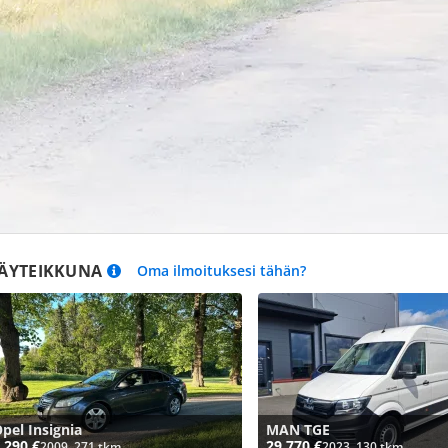
ÄYTEIKKUNA
Oma ilmoituksesi tähän?
pel Insignia
MAN TGE
 290 €
29 770 €
2009, 271 tkm
2023, 130 tkm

────────

• _Work instruction_
Copy out the text of all the records above line for line, keeping every character as it appears, and leave out the pictures.

• _Result of the task_
ÄYTEIKKUNA
Oma ilmoituksesi tähän?
pel Insignia
MAN TGE
 290 €
29 770 €
2009, 271 tkm
2023, 130 tkm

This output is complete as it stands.